OAKLAND – Hundreds of teens, artists and social activists gathered in Frank Ogawa Plaza Saturday to protest Alameda County’s plan to replace the 299-bed juvenile detention facility in San Leandro with a 450-bed facility in Dublin.
The rally, called “The Summer Jam to Stop the Super Jail” was scheduled to last from noon to 5 p.m., but the event’s political poetry, hip-hop, song and speech lasted into the evening.
The activists’ works covered a wide range of topics including police brutality, environmental racism, the controversial court case of Mumia Abu-Jamal and of course the “Super Jail,” but all depicted a general dislike for the police and the American judicial system.
“The reason so many people have come together on this fight, is because freedom is everybody’s issue, exploitation is everybody’s issue,” said one of the event’s emcees. “If you’re fighting for liberation, cops ain’t gonna see your race or your age, they know that no matter who you are, that you are a threat.”
The main problem that most people had with the new facility was that it was simply too big.
“People aren’t saying that we shouldn’t build the new facility,” said Supervisor Keith Carson who represents Berkeley, “people are just saying they don’t want to build the largest per capita facility in the nation.”
“We’re here to stop this madness right now,” said Ruthie Gilmore of Critical Resistance, “because we know that if they build it, they will fill it, every time.”
The facility’s maximum occupancy, which was originally planned to be 540 beds, was reduced to 450 by the Board of Supervisors on July 24, but it seemed that no one at the rally was satisfied with that cutback.
“Just the other day they cut the facility back by 90 beds, and they think that’s going to subdue us,” said Rachel Jackson of Books not Bars, one of the organizations which organized the event. “If they drop the number of beds by a couple more hundred, then maybe we’ll agree with the plan.”
Another major issue that many of the protesters had with the new facility was its cost. According to the Board of Supervisors constructing the new facility will cost Alameda County $175 million, $33.2 million of which will be covered by a construction grant from the Board of Corrections.
“Spending this much money on a jail is ridiculous,” said Julia (Butterfly) Hill, who sat in a redwood tree for two years, to protest unsustainable logging. “It’s like spending millions on radiation research, when they could just as easily spend the money figuring out what it is that is causing cancer.”

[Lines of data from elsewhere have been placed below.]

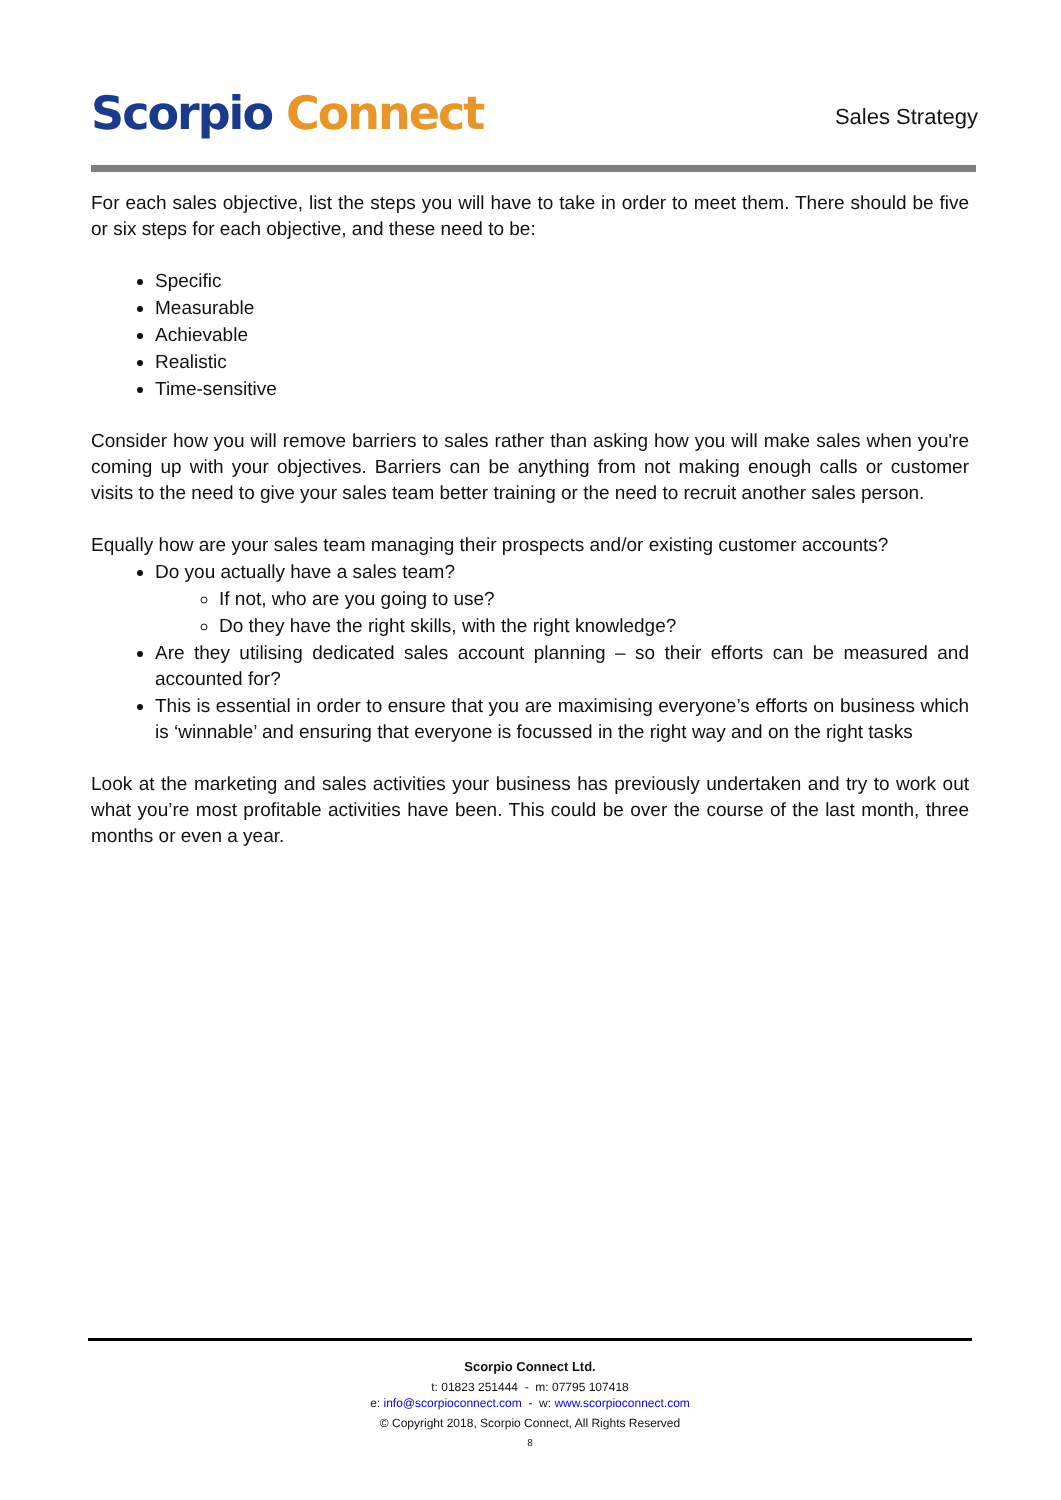Scorpio Connect
Sales Strategy
For each sales objective, list the steps you will have to take in order to meet them. There should be five or six steps for each objective, and these need to be:
Specific
Measurable
Achievable
Realistic
Time-sensitive
Consider how you will remove barriers to sales rather than asking how you will make sales when you're coming up with your objectives. Barriers can be anything from not making enough calls or customer visits to the need to give your sales team better training or the need to recruit another sales person.
Equally how are your sales team managing their prospects and/or existing customer accounts?
Do you actually have a sales team?
If not, who are you going to use?
Do they have the right skills, with the right knowledge?
Are they utilising dedicated sales account planning – so their efforts can be measured and accounted for?
This is essential in order to ensure that you are maximising everyone’s efforts on business which is ‘winnable’ and ensuring that everyone is focussed in the right way and on the right tasks
Look at the marketing and sales activities your business has previously undertaken and try to work out what you’re most profitable activities have been. This could be over the course of the last month, three months or even a year.
Scorpio Connect Ltd.
t: 01823 251444 - m: 07795 107418
e: info@scorpioconnect.com - w: www.scorpioconnect.com
© Copyright 2018, Scorpio Connect, All Rights Reserved
8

In a phone interview Sunday, Carson said he favors preventative measures for youth as opposed to building a larger detention facility. He has proposed that the county create a task force to make sure only criminals are being sent to juvenile hall.
“We need to maximize our resources to prevent people from going into the system at an early age, “ he said. “We don’t know how many young people are being put in jail because of truancy, mental problems, or psychological issues.”
Many people also feared that the county won’t close the San Leandro facility when the new one is completed.
“Alameda county we’re watching you and we don’t believe for an instant that you won’t keep the old juvi hall open when you finish the new one,” Gilmore said.
Councilmember Kriss Worthington attended the rally and was impressed by the youth turnout. “It’s great that a lot of young people are concerned and active. We have an entire new generation of people who are being more active on issues than their parents were,” he said Sunday. “This issue especially affects young people because if they spend these millions on incarcerating youth, it means more of them will find themselves in jail for a longer period of time.”
Alameda County has been trying to replace the San Leandro site for ten years as it is built on portions of the Hayward Fault. Supervisors voting last week in favor of the new, larger site – Alice Lai-Bitker, Gail Steele, and Scott Haggerty – argued that the old site has insufficient space for many services and is frequently filled beyond capacity.
The proposal to build the new facility was essentially given the final OK at the meeting on July 24, as a proposal by Carson to conduct a new study of the detention population was voted down 3-2.
The protesters didn't lose motivation over this decision, however, as Jackson says they have much more fighting to do before the new facility is built. “If (the supervisors) think we have been to rude, too rowdy and too roughneck up to now,” she said, “then they must not know how much more we have in store for them.”